Our predecessors were not persuaded that testimony should not be admissible unless the results were conclusive. Chief Judge Marbury said for the Court, "The objection of remoteness goes to the weight of the evidence rather than to its admissibility. To exclude evidence merely because it tends to establish a possibility, rather than a probability, would
produce curious results not heretofore thought of." 185 Md. at 446. The Supreme Court of New Jersey reached the same conclusion in State v. Beard, 16 N. J. 50, 106 A.2d 265, 268-69 (1954).
A student comment on Shanks conceded that the challenged evidence was logically relevant, but argued that such scientific evidence should have been excluded nonetheless:
"Perhaps, as the court points out, blood groups may now be matters of common knowledge. But it should be remembered that our most noted sociologists agree that scientific knowledge is far in advance of the public awareness of its significance. The very multiplicity of facts that crowd in upon the layman serves to confuse him more. His knowledge, therefore, is as superficial and uncoordinated as it is diversified.

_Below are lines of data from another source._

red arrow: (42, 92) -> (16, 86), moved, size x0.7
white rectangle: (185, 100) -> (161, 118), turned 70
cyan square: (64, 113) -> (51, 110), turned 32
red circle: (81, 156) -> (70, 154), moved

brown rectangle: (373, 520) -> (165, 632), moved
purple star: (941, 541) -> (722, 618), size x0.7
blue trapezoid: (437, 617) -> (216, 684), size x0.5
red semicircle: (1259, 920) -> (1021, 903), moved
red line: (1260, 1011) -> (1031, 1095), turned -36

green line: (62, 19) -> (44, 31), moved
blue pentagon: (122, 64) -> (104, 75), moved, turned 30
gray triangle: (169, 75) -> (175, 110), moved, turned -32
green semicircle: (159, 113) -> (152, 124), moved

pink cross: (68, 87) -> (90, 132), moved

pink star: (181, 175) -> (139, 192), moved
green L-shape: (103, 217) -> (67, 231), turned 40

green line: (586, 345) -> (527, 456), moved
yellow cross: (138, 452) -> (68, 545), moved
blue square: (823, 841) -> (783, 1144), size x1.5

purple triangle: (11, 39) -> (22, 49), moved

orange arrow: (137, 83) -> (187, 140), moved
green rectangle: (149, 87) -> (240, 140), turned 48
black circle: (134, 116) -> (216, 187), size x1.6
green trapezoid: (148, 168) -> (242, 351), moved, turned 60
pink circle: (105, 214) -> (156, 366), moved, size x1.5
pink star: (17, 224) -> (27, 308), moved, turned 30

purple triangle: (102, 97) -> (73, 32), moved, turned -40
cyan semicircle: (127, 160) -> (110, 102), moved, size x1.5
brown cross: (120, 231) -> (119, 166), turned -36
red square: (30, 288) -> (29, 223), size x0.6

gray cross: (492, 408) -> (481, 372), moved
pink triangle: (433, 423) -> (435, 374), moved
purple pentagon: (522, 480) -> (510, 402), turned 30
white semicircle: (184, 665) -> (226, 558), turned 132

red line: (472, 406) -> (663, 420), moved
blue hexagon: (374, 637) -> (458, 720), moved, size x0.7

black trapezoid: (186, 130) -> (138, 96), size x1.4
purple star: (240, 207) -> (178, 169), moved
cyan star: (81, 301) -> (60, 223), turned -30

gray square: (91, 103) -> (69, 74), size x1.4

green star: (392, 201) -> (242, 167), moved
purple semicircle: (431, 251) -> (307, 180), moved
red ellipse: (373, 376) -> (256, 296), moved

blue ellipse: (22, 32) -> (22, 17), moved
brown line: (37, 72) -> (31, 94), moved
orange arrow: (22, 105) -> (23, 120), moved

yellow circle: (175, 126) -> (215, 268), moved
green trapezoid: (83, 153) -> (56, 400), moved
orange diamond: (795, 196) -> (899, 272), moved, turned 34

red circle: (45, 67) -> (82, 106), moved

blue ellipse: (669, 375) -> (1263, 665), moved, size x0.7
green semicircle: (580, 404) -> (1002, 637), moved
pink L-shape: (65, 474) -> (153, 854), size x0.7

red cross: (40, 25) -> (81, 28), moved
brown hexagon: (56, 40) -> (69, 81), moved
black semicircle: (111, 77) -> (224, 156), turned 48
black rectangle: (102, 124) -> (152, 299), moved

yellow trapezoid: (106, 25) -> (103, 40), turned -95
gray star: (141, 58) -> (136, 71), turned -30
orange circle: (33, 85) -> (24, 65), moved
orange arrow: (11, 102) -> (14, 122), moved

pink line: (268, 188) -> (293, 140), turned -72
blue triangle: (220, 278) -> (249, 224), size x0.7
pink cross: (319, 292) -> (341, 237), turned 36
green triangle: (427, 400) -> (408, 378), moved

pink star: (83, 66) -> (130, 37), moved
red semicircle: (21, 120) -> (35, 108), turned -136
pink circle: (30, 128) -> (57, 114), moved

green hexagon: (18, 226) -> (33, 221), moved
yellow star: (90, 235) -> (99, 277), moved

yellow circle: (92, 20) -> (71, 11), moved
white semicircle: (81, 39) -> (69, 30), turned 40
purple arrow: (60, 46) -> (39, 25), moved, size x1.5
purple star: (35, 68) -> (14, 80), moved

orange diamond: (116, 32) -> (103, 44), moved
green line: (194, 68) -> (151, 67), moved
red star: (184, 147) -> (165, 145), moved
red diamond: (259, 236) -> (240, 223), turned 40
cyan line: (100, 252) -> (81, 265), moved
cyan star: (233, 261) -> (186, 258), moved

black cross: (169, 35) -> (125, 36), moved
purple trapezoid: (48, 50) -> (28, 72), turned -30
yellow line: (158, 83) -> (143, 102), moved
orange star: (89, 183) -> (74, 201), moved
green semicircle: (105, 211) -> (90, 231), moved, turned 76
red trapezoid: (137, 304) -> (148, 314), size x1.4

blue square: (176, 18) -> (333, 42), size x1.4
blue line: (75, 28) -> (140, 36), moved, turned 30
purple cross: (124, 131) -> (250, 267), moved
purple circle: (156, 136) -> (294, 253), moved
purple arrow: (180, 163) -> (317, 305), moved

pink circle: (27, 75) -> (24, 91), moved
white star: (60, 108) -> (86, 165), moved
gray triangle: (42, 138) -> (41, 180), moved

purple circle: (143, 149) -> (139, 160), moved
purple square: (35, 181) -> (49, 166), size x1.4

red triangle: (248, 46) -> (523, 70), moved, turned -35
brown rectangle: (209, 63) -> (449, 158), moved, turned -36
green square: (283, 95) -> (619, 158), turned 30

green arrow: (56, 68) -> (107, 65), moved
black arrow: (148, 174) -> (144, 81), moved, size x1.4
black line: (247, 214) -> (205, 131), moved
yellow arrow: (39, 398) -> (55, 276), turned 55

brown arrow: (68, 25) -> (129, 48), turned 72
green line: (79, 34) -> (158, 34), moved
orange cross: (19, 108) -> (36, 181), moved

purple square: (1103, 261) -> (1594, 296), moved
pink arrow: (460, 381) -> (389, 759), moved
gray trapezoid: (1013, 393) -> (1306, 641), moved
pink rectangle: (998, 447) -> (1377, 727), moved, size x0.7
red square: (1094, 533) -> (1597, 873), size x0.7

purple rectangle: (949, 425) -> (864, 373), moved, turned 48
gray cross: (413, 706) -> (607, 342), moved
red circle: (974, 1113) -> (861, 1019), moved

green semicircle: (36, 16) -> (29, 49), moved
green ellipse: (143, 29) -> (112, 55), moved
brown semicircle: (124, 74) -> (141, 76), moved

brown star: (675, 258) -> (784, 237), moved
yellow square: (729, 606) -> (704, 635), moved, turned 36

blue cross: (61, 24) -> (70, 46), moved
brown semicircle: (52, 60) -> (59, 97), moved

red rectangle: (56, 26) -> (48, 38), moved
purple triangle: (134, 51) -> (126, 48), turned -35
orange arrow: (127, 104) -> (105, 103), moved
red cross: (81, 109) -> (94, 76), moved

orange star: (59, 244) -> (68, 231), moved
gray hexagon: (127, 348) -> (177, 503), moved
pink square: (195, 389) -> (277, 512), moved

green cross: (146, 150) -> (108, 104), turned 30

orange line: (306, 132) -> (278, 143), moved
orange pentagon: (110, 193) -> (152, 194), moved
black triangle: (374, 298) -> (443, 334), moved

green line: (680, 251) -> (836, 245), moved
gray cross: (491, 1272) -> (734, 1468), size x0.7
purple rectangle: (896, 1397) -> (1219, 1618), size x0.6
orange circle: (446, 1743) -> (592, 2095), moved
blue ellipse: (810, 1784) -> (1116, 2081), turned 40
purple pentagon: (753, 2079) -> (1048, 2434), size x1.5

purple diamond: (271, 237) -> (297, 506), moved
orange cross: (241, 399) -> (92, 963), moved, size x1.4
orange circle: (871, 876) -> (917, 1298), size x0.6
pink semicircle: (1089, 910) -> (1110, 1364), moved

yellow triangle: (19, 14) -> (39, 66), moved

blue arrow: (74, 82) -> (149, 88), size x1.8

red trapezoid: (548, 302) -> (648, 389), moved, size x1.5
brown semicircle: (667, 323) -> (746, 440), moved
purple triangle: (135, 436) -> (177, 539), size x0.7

He does not understand science -- all he knows is that science has produced the miraculous sulfas and penicillin and now the world has been terrified by the discovery of atomic power. As a consequence, science has become to him a magic power. He feels that science can do anything. Why, then, with this feeling prevalent among the people who make up our juries should we expect our jurists to become suddenly cognizant of the true worth of scientific facts which may be more or less pertinent to the cases presented to them: It is conceivable that an innocent person might be convicted because blood on his suit coincided in type with that of the victim of a crime. That coincidence is not enough in itself to convict a man. But a jury, overly impressed with a misconception of the value of scientific facts, may be misled and hand down verdicts that are unjust.